SURABAYA, iNewsSurabaya.id – Kasus eksploitasi seksual yang melibatkan remaja di Surabaya kembali mencuat ke permukaan, memantik keprihatinan mendalam dari kalangan legislatif. DPRD Kota Surabaya mendesak pemerintah kota untuk segera memperkuat sistem perlindungan anak yang dinilai masih lemah dan belum menyentuh akar persoalan.
Kasus ini mengungkap praktik gelap prostitusi online, di mana seorang remaja pria nekat menjual kekasihnya yang masih berusia 16 tahun demi bayaran hanya Rp100 ribu per transaksi. Fakta memilukan ini terungkap usai penyelidikan intensif Unit Perlindungan Perempuan dan Anak (PPA) Polrestabes Surabaya terhadap jaringan prostitusi melalui aplikasi pesan instan.
Abdul Ghoni Muklas Ni’am, anggota Komisi D DPRD Surabaya, menegaskan bahwa kasus ini mencerminkan kegagalan kolektif masyarakat dan pemerintah dalam menjaga masa depan generasi muda.
“Anak di bawah umur tidak boleh diperlakukan sebagai komoditas.

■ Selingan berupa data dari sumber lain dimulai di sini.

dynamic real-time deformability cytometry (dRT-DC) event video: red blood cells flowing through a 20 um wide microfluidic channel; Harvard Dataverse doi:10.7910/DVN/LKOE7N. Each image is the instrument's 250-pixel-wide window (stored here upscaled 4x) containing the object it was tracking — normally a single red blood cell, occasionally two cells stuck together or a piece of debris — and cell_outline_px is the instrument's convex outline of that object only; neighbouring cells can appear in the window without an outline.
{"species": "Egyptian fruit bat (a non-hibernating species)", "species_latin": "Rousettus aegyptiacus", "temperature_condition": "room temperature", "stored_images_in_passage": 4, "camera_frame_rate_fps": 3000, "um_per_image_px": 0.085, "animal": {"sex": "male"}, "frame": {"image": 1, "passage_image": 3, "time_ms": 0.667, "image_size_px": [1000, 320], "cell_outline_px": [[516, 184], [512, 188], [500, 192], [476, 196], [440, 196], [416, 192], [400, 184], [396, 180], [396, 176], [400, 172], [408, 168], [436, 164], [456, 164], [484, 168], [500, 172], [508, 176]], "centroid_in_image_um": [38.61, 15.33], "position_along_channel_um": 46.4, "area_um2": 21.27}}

Ini adalah cermin kegagalan kita sebagai bangsa dalam memberikan rasa aman pada anak-anak,” ujar politisi PDI Perjuangan itu, Rabu (6/8/2025).
Ghoni menyebut peristiwa ini sebagai wake-up call bagi Pemerintah Kota Surabaya. Menurutnya, perlu ada langkah konkret yang melibatkan semua lini—keluarga, sekolah, komunitas, dan instansi pemerintah—dalam memperkuat deteksi dini terhadap potensi kekerasan dan eksploitasi anak.

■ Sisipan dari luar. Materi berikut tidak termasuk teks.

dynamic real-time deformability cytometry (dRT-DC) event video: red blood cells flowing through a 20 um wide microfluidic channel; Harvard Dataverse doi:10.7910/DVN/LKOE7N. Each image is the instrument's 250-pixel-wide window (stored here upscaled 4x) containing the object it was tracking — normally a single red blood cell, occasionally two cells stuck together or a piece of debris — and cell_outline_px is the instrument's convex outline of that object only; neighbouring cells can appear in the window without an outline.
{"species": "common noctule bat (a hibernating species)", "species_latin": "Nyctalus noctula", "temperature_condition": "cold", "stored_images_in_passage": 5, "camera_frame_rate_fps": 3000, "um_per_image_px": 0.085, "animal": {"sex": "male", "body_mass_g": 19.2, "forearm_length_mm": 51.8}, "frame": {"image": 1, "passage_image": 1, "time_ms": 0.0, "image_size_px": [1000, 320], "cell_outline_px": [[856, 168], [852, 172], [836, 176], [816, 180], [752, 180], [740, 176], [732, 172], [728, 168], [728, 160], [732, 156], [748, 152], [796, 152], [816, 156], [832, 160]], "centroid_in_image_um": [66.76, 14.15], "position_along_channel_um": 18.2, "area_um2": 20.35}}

“Kelemahan kita ada pada deteksi dini. Kita gagal mengenali tanda-tanda kerentanan dari awal, baik di lingkungan keluarga maupun sosial,” tegas mantan aktivis PMII itu.

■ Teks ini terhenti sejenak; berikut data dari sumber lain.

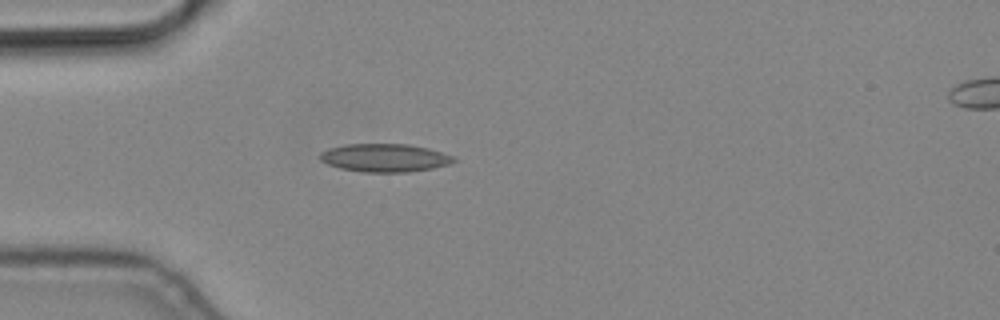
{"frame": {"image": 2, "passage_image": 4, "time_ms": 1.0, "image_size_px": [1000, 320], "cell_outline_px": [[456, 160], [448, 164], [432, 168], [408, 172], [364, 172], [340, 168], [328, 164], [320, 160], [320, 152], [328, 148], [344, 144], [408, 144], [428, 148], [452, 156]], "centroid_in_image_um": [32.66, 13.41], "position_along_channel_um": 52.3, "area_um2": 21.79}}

Ia mendorong Dinas Pemberdayaan Perempuan dan Perlindungan Anak serta Dinas Pengendalian Penduduk dan Keluarga Berencana (DP3APPKB) untuk lebih proaktif. Salah satu langkah yang diusulkan adalah pembentukan sistem pengawasan berbasis komunitas dan perluasan edukasi seksual yang sesuai usia di sekolah-sekolah dan lingkungan sosial.
Tak hanya menyoroti aspek pencegahan, Ghoni juga menyinggung minimnya perhatian terhadap korban pasca-kejadian. Ia menilai program rehabilitasi sosial dan psikologis bagi korban kekerasan seksual masih jauh dari memadai.
“Kita tidak boleh hanya fokus pada proses hukum. Korban butuh pendampingan jangka panjang agar mereka bisa pulih secara utuh, fisik dan mental. Pemkot harus hadir, bukan sekadar formalitas,” tegasnya.
Kasus ini, kata Ghoni, harus dijadikan momen evaluasi menyeluruh terhadap kebijakan perlindungan anak di Surabaya. Ia menekankan bahwa solusi tidak bisa hanya bersifat administratif, tetapi harus menyentuh akar budaya dan pola pikir masyarakat. “Kita sedang berada di tengah darurat moral. Jika ini tidak menjadi momentum pembenahan besar-besaran, maka kita akan terus kehilangan generasi,” pungkasnya.